But her depression and angst and guilt were not about the war or having to hear about it. She wadded up more paper and stuffed it between the logs, trying to shut down her thoughts before they got out of hand. Then she gave up and allowed herself a moment of clarity, the kind she usually avoided, and thought about the telegram and letter from Ruby Dansen to Hackberry that she had burned in the fireplace at their home on the Guadalupe.

With forethought and design, she had destroyed any chance of Hackberry and Ruby reuniting; she had inculcated suspicion and animosity in each of them that had lasted for years. She had created a masterpiece of deceit that had ruined a large part of their lives.

She stared wanly out the window at the hills. She could see bare trees silhouetted against the sky, like stick figures hooked together in a medieval painting depicting doomsday. No, she mustn’t think like that. As bad as her deeds were, they were understandable. She was fighting to save her home. She was Hackberry’s wife; Ruby Dansen was not. What woman wouldn’t do the same? Who were they to judge her?

The answer was no one. And that was because no one else knew what she had done.

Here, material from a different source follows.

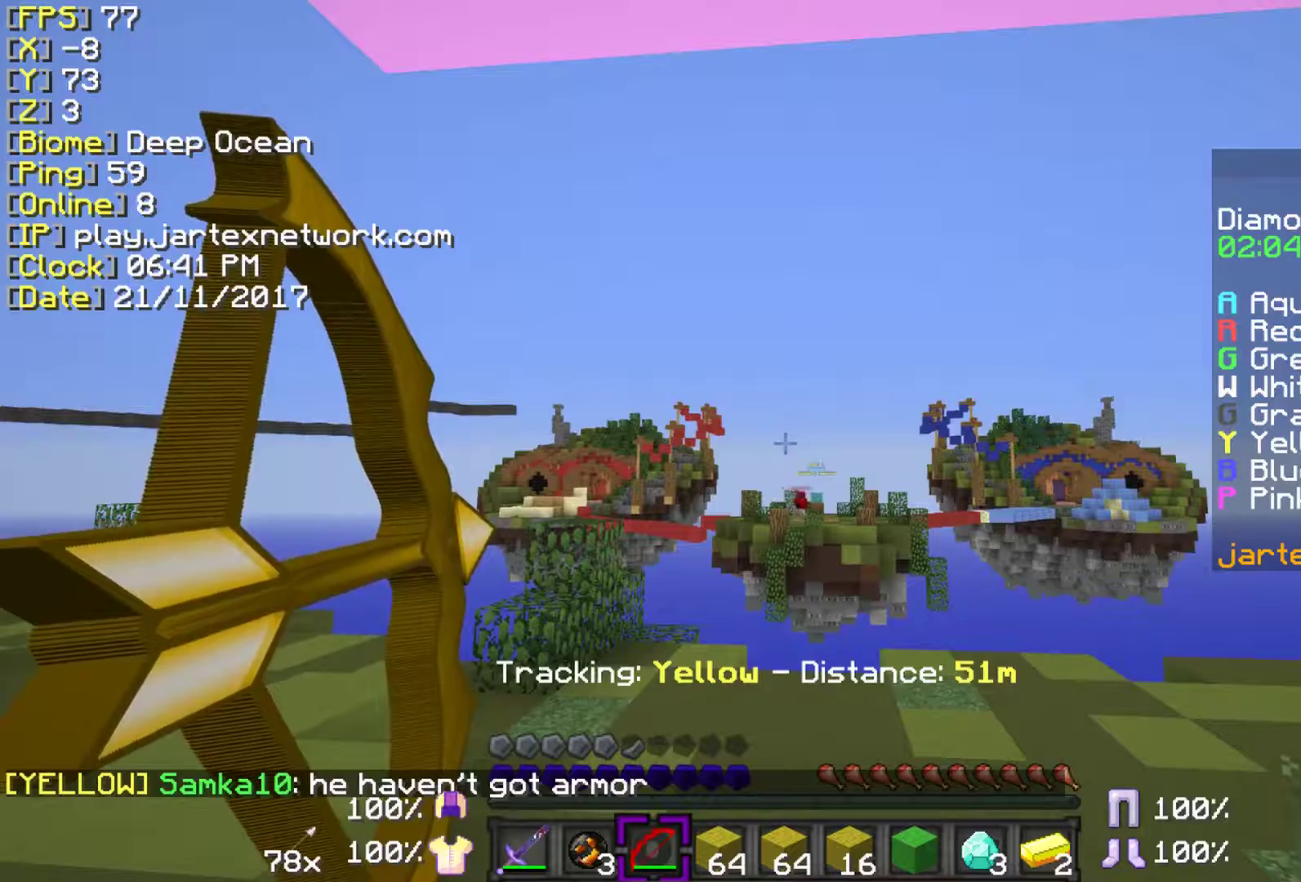
{"keys": [], "mouse": ["right"], "events": []}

The thought was not a comforting one. By the river, she witnessed a phenomenon she had heard of but never seen. A streak of lightning struck a hill, and instead of disappearing inside the darkness with a clap of thunder, it rolled in a yellow ball across a meadow and exploded at the base of a tree with the rippling brilliance of a Klansman setting fire to a kerosene-soaked cross, burning brightly in the great blackness that seemed to cover the land.

She stepped back from the window, swallowing, waiting for the thunder. But none came. Instead, a motorcar pulled up in front, one wheel sinking into her lawn, and two men got out, grinning, even though the rain was blowing in their faces. She felt her stomach curdle and her buttocks constrict.

THEY COMPRISED HALF of the group Arnold referred to as his J Boys. What were their names? It didn’t matter. They represented a group that had been poured into a single mold from the same mix, like primeval ooze that had been separated from the rest of the gene pool and couldn’t be disposed of in any other fashion.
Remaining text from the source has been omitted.